-------- Entries provided --------
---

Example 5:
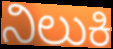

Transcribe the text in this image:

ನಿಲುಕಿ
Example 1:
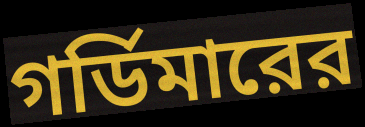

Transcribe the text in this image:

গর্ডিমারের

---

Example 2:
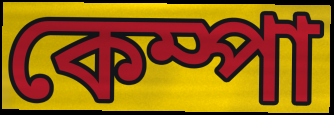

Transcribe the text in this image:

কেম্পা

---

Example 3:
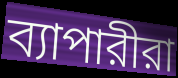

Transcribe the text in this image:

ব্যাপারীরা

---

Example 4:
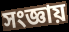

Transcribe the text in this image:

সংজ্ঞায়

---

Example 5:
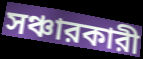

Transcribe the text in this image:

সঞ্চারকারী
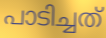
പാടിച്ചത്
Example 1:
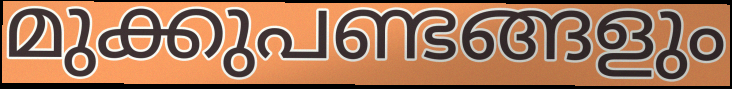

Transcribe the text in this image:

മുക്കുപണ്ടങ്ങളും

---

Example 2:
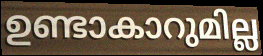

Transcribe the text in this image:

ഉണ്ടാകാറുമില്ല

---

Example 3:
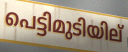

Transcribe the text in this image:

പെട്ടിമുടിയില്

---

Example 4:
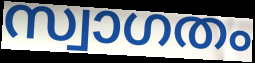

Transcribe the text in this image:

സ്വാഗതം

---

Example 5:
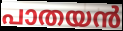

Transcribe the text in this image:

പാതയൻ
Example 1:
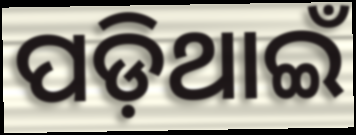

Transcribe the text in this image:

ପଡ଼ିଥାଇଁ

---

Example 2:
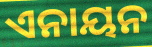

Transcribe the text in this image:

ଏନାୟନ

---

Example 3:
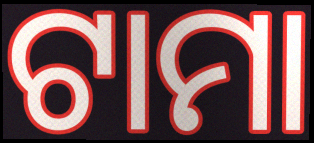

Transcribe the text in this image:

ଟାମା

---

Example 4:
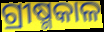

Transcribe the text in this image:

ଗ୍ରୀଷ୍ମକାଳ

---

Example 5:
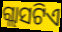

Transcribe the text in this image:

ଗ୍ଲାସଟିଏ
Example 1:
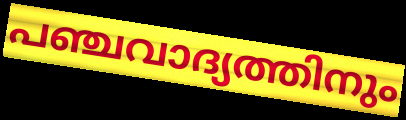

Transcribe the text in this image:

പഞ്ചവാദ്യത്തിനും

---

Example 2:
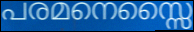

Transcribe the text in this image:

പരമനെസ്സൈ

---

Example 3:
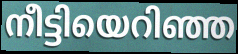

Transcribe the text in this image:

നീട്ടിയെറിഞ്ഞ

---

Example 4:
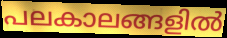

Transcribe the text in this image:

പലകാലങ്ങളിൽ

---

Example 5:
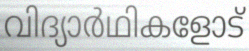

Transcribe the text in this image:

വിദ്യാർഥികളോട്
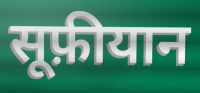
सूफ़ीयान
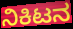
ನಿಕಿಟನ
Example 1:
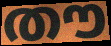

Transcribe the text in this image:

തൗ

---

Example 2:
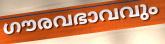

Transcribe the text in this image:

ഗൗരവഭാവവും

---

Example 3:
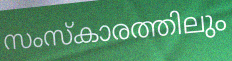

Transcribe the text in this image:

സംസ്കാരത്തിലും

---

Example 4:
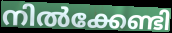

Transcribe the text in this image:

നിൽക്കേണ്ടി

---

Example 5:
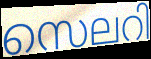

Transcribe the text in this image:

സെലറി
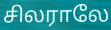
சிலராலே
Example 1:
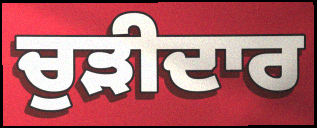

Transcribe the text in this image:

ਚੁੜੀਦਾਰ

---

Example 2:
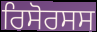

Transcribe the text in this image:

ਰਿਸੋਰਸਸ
--------
_Problem to solve_:
Apart from the pictures, all of the data should be repeated exactly.

_Answer area_:
---

Example 5:

Transcribe the text in this image:

ನಿಲುಕಿ
Example 1:

Transcribe the text in this image:

গর্ডিমারের

---

Example 2:

Transcribe the text in this image:

কেম্পা

---

Example 3:

Transcribe the text in this image:

ব্যাপারীরা

---

Example 4:

Transcribe the text in this image:

সংজ্ঞায়

---

Example 5:

Transcribe the text in this image:

সঞ্চারকারী
പാടിച്ചത്
Example 1:

Transcribe the text in this image:

മുക്കുപണ്ടങ്ങളും

---

Example 2:

Transcribe the text in this image:

ഉണ്ടാകാറുമില്ല

---

Example 3:

Transcribe the text in this image:

പെട്ടിമുടിയില്

---

Example 4:

Transcribe the text in this image:

സ്വാഗതം

---

Example 5:

Transcribe the text in this image:

പാതയൻ
Example 1:

Transcribe the text in this image:

ପଡ଼ିଥାଇଁ

---

Example 2:

Transcribe the text in this image:

ଏନାୟନ

---

Example 3:

Transcribe the text in this image:

ଟାମା

---

Example 4:

Transcribe the text in this image:

ଗ୍ରୀଷ୍ମକାଳ

---

Example 5:

Transcribe the text in this image:

ଗ୍ଲାସଟିଏ
Example 1:

Transcribe the text in this image:

പഞ്ചവാദ്യത്തിനും

---

Example 2:

Transcribe the text in this image:

പരമനെസ്സൈ

---

Example 3:

Transcribe the text in this image:

നീട്ടിയെറിഞ്ഞ

---

Example 4:

Transcribe the text in this image:

പലകാലങ്ങളിൽ

---

Example 5:

Transcribe the text in this image:

വിദ്യാർഥികളോട്
सूफ़ीयान
ನಿಕಿಟನ
Example 1:

Transcribe the text in this image:

തൗ

---

Example 2:

Transcribe the text in this image:

ഗൗരവഭാവവും

---

Example 3:

Transcribe the text in this image:

സംസ്കാരത്തിലും

---

Example 4:

Transcribe the text in this image:

നിൽക്കേണ്ടി

---

Example 5:

Transcribe the text in this image:

സെലറി
சிலராலே
Example 1:

Transcribe the text in this image:

ਚੁੜੀਦਾਰ

---

Example 2:

Transcribe the text in this image:

ਰਿਸੋਰਸਸ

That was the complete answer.